С. 391. Почему же из России высылают ученых и профессоров и приглашают туда казаков? — Репатриация в Россию казаков из частей Русской армии при ликвидации лагерей на территории Турции и на острове Лемнос состоялась в 1921 году. Высылка интеллигенции, получившая название ‘Философский пароход’, началась в июне 1922 г., в сентябре и ноябре того же года из Петрограда в Штетин были отправлены специальными рейсами два парохода, часть пассажиров которых вместе с семьями обосновалась в Праге.

Мой визит в Берлин

Arkadij Awertschenko. Mein Besuch in Berlin // Prager Presse, 11.1922, перевод с чешского языка Анны Хлебиной по: Praha a Berlin / Arkadij Avercenko. Praha a Cechov, Praha, Stanislav Minarik. 1923, S. 42-45.
С 392. …в повести Джерома К. Джерома — юмористическая повесть Джерома Клапка Джерома ‘Трое в лодке, не считая собаки’, далее цитируется по переводу с английского М. Салье.
Я сидел в цирке Буша. — Пауль Буш (1850-1927) — знаменитый немецкий артист цирка, дрессировщик и успешный предприниматель.

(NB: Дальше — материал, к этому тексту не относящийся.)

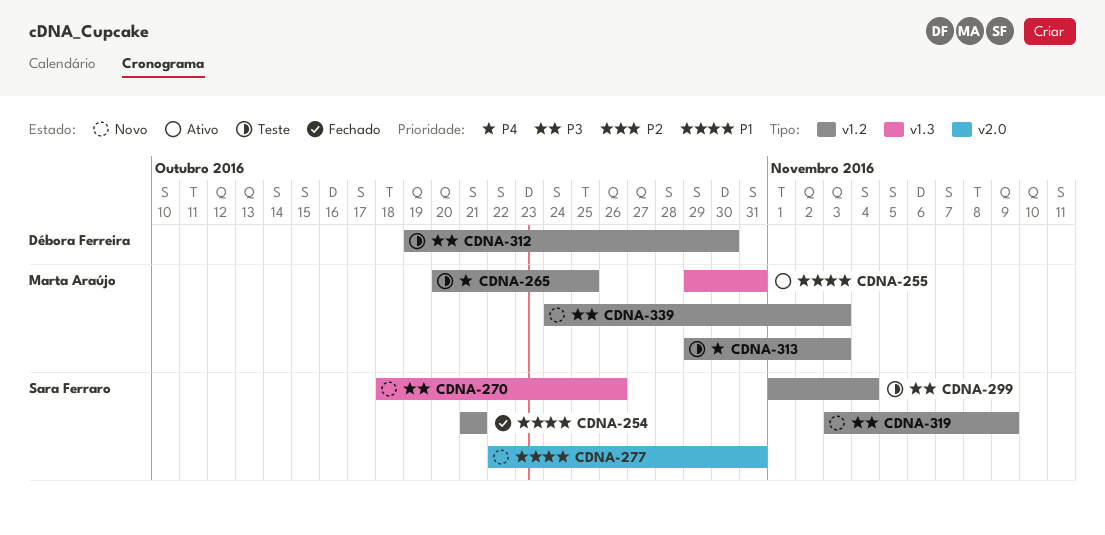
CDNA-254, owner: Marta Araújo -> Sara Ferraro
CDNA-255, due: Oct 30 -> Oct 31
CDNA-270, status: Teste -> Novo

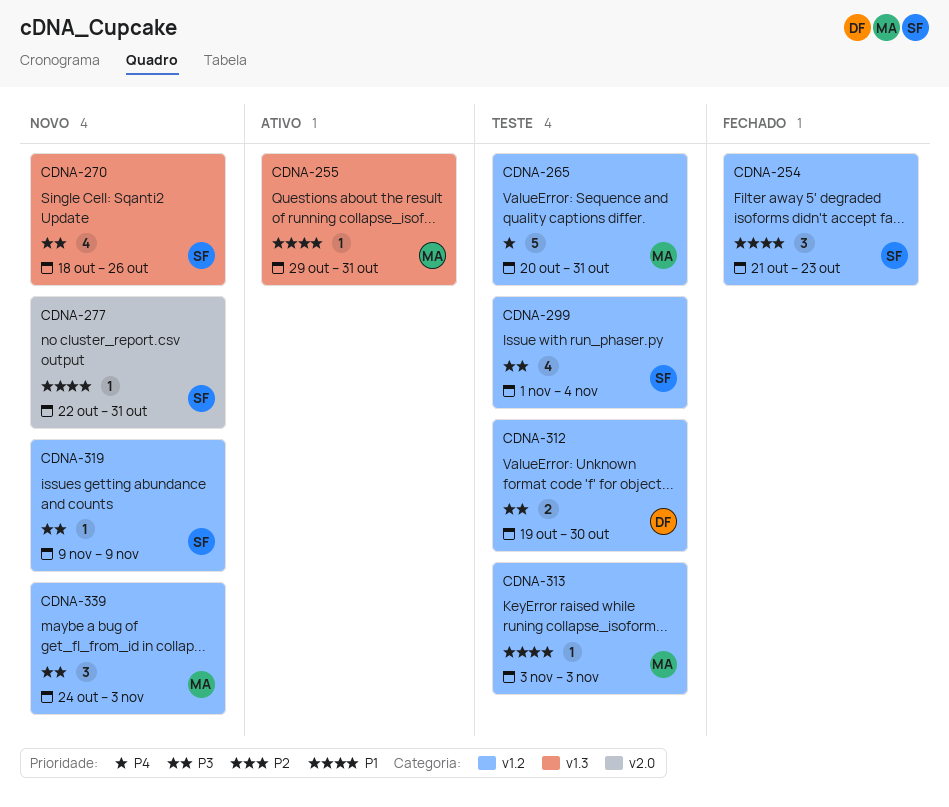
CDNA-254, due: Oct 21 -> Oct 23
CDNA-265, due: Oct 25 -> Oct 31
CDNA-313, priority: P4 -> P1
CDNA-313, start: Oct 29 -> Nov 3
CDNA-319, start: Nov 3 -> Nov 9

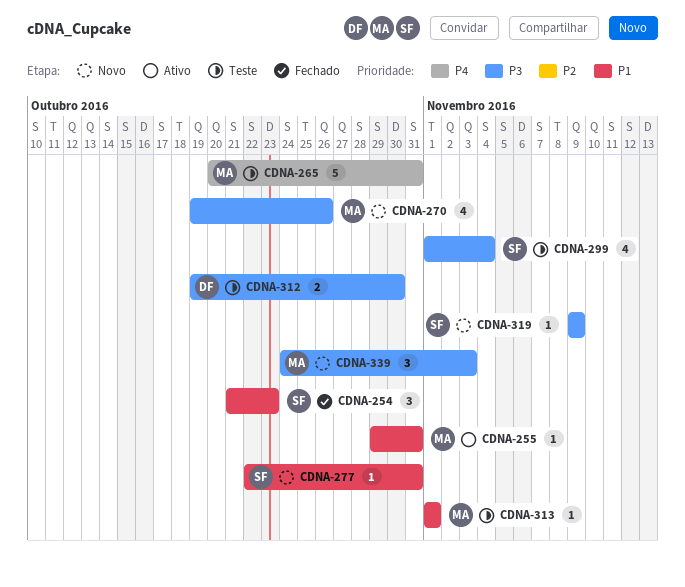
CDNA-270, owner: SF -> MA
CDNA-270, start: Oct 18 -> Oct 19
CDNA-313, start: Nov 3 -> Nov 1
CDNA-313, due: Nov 3 -> Nov 1

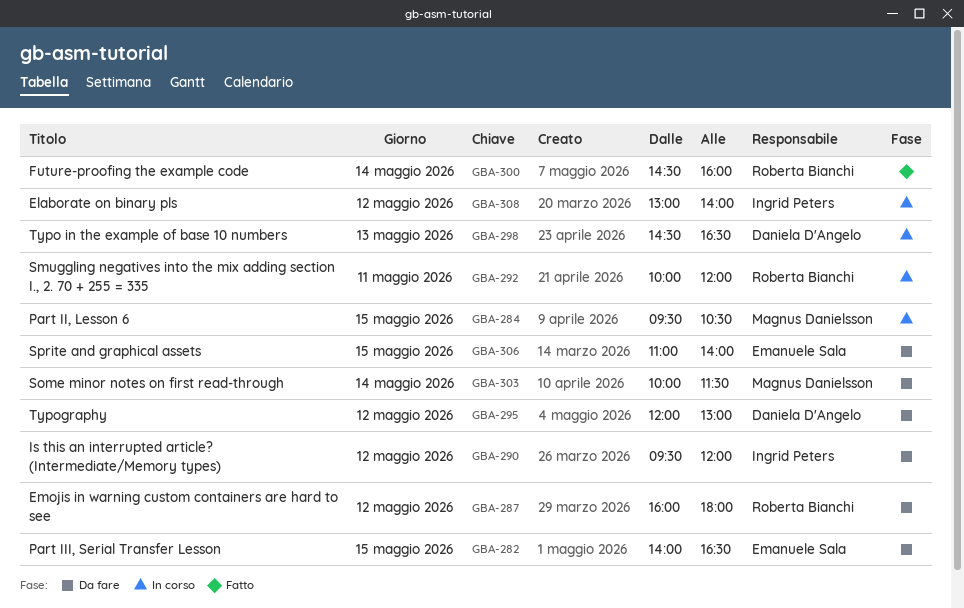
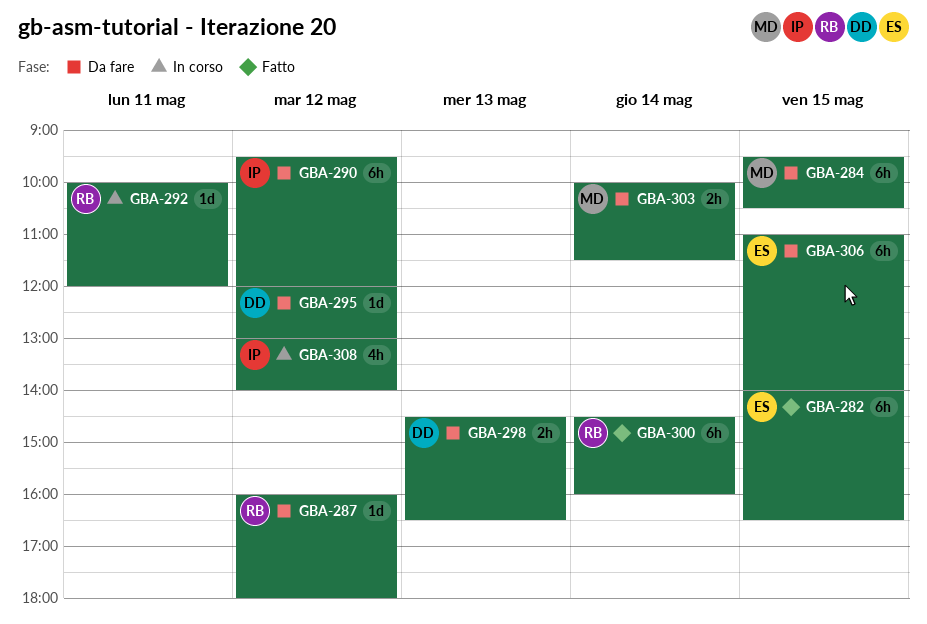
GBA-282, status: Da fare -> Fatto
GBA-284, status: In corso -> Da fare
GBA-298, status: In corso -> Da fare

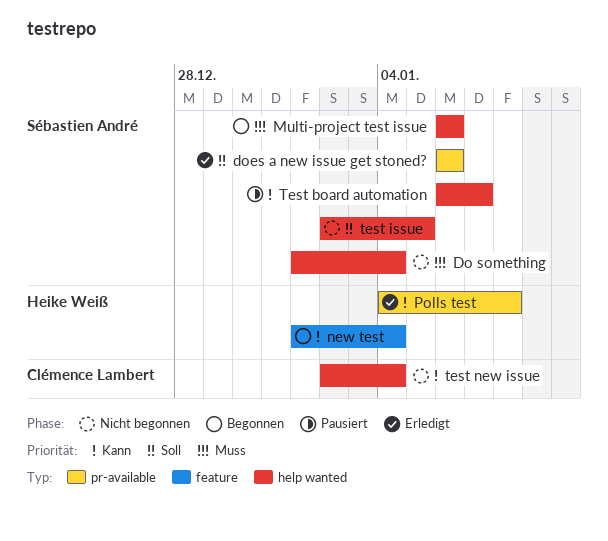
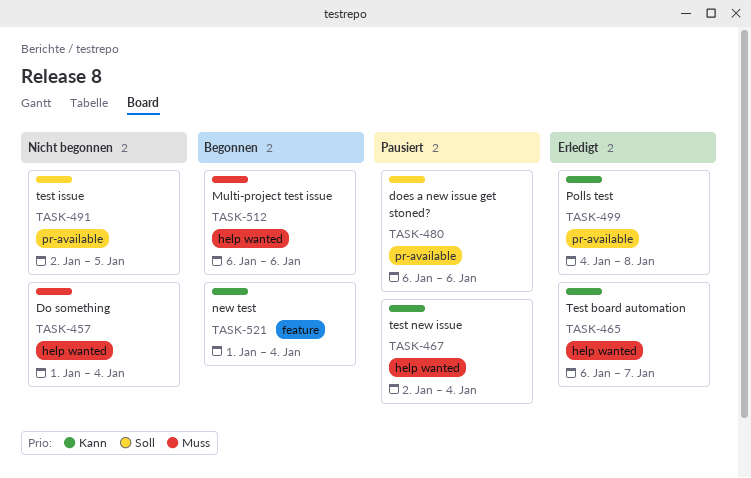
does a new issue get stoned?, status: Erledigt -> Pausiert
Test board automation, status: Pausiert -> Erledigt
test issue, label: help wanted -> pr-available
test new issue, status: Nicht begonnen -> Pausiert

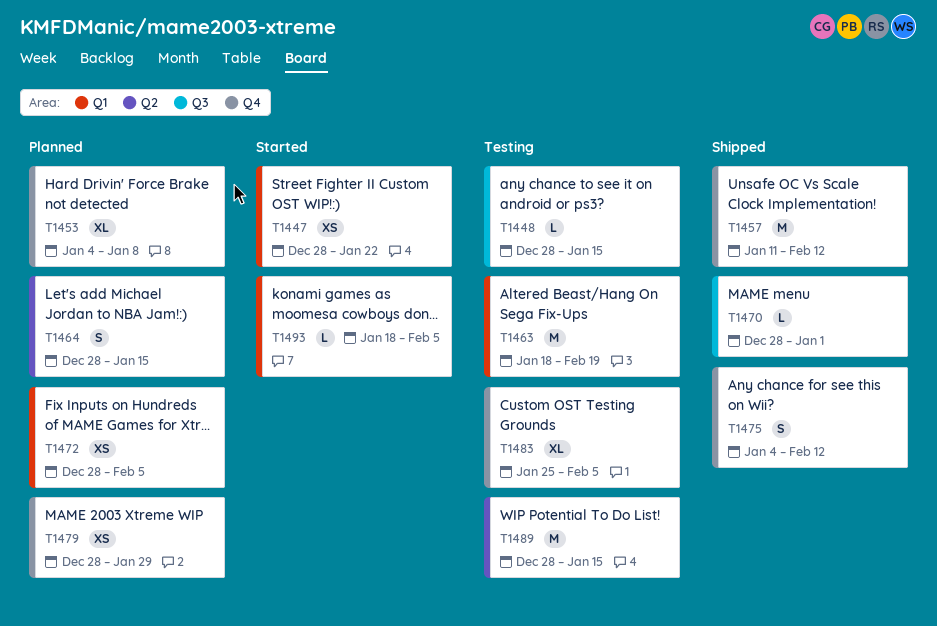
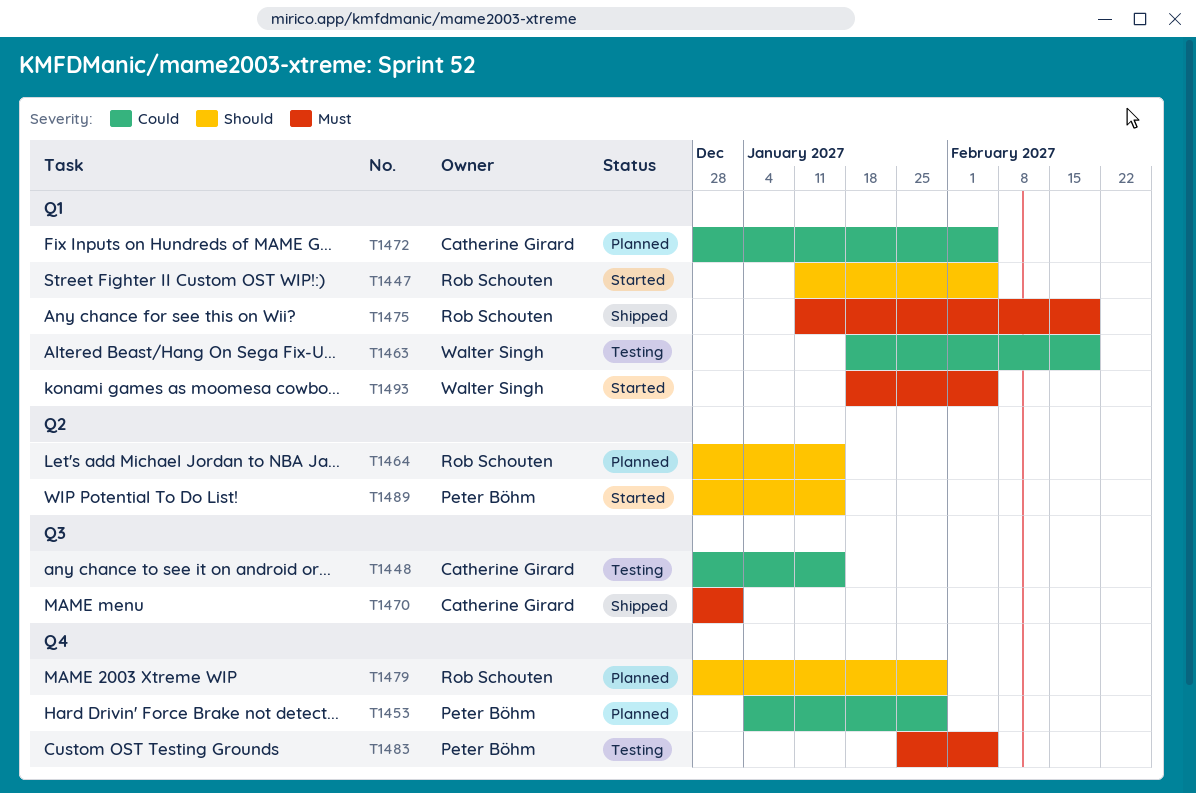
T1447, start: Dec 28 -> Jan 11
T1447, due: Jan 22 -> Feb 5
T1453, due: Jan 8 -> Jan 29
T1457: present -> none
T1475, label: Q4 -> Q1
T1475, start: Jan 4 -> Jan 11
T1475, due: Feb 12 -> Feb 19
T1489, status: Testing -> Started

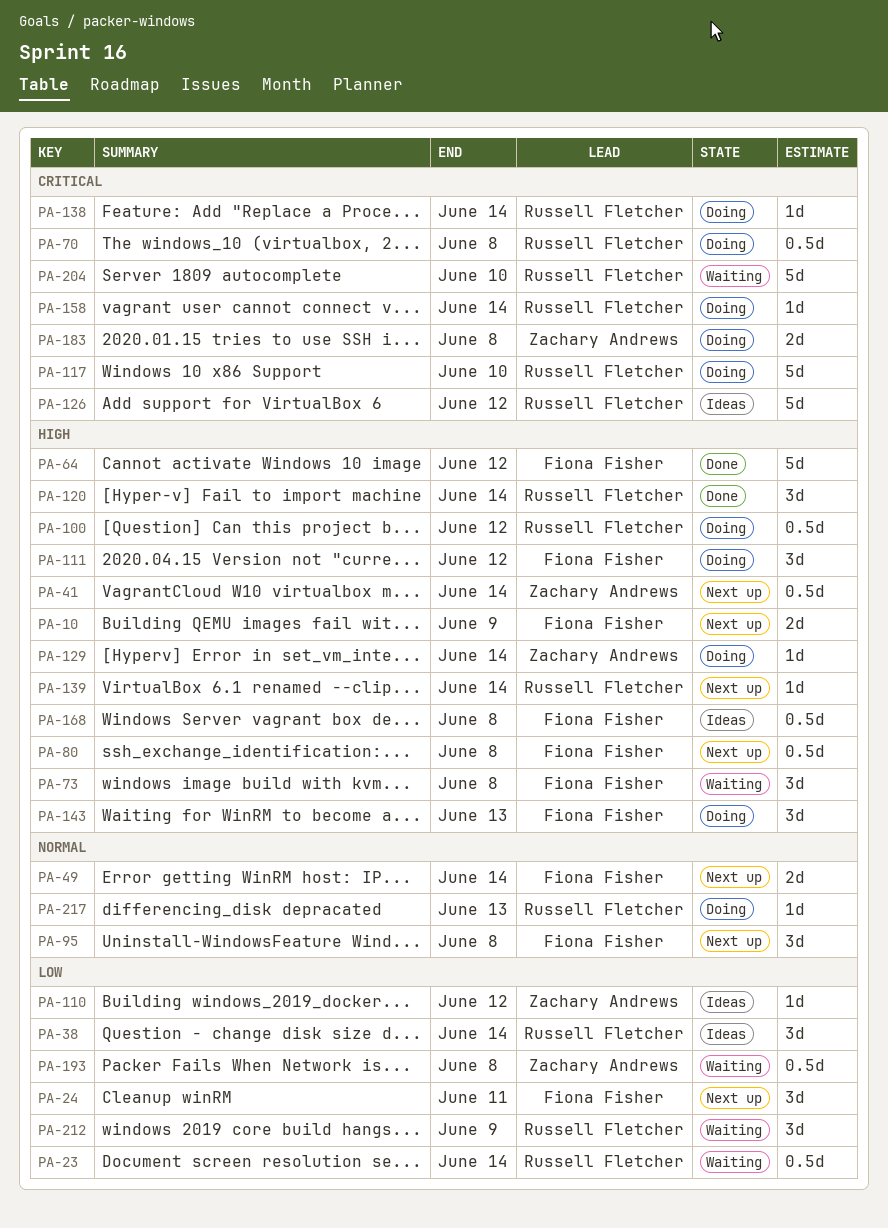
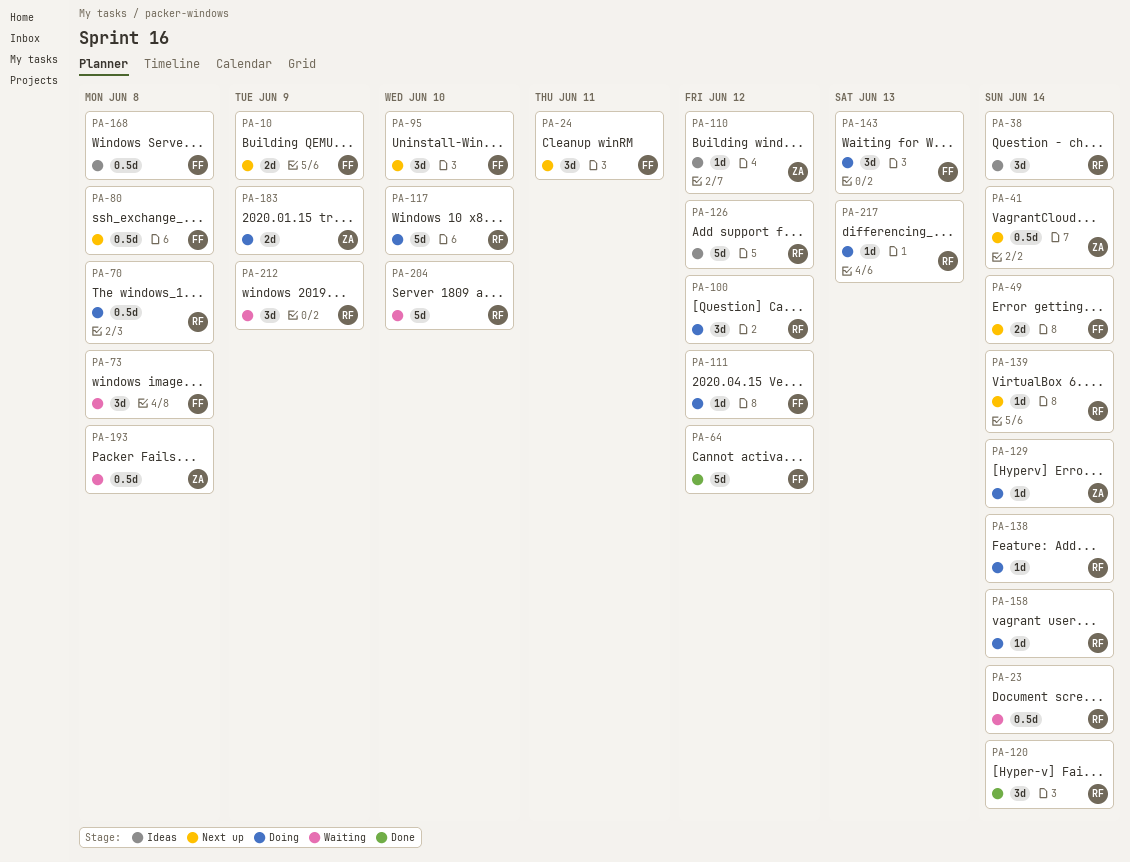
PA-95, due: Jun 8 -> Jun 10
PA-100, estimate: 0.5d -> 3d
PA-111, estimate: 3d -> 1d
PA-183, due: Jun 8 -> Jun 9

Ему принадлежали четыре цирка, в том числе в Берлине и Вене.
С. 393. Прости, но он ведь свободно ходит по улице! Как это возможно? У нас в Праге бы этого не позволили!.. — В Праге в начале и середине 1920-х годов коммунистическое движение не поощрялось, были скандалы с поимкой советских шпионов и провокаторов.
…Все… называли меня кронпринцем, а себя скромно маркграфами. — Кронпринц — титул пристолонасдия в Германии и Австро-Венгрии. Маркграф — граф марки пограничного округа — марки в Франкском государстве VIII-IX вв., занимавшем в раннем Средневековье почти всю западную часть Центральной Европы. Разумеется Аверченко просто иронизирует, используя названия валют Чехии и Германии.
С. 394. …пограничная станция Подмокли. — Чешек. Podmokly, нем. Bodenbach — когда-то городок, с 1942 года один из районов приграничного чешского города Дечин, первая станция при въезде в Чехию со стороны Дрездена.